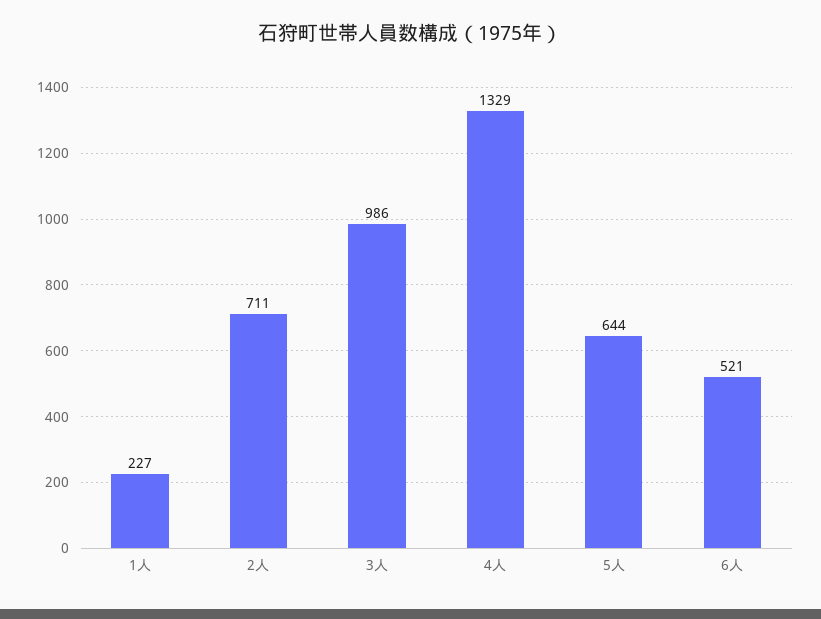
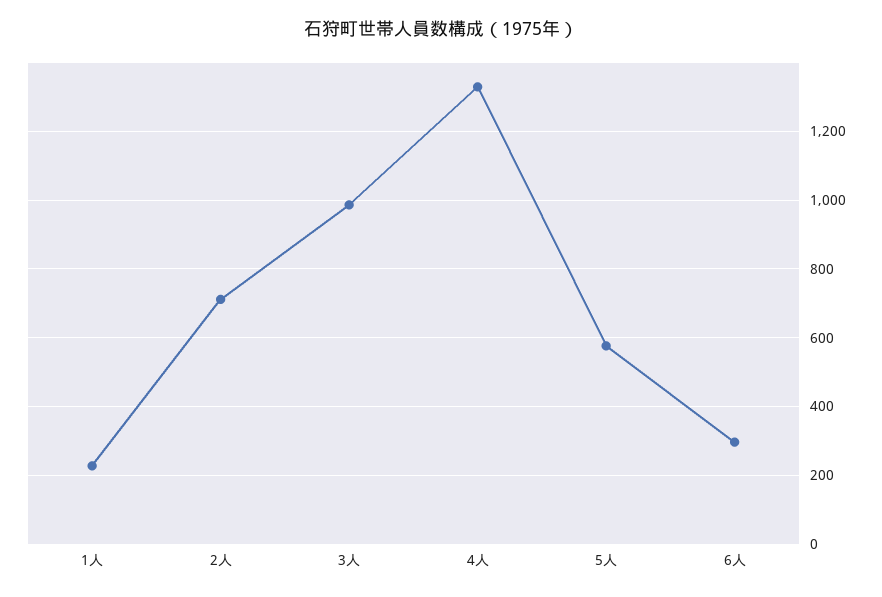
  {
    "1人": 227,
    "2人": 711,
    "3人": 986,
    "4人": 1329,
-   "5人": 644,
+   "5人": 580,
-   "6人": 521
+   "6人": 300
  }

......

* TASK DIRECTIONS
For this exercise, transcribe the data exactly but without its pictures.

* ANSWER SPACE
  {
    "1人": 227,
    "2人": 711,
    "3人": 986,
    "4人": 1329,
-   "5人": 644,
+   "5人": 580,
-   "6人": 521
+   "6人": 300
  }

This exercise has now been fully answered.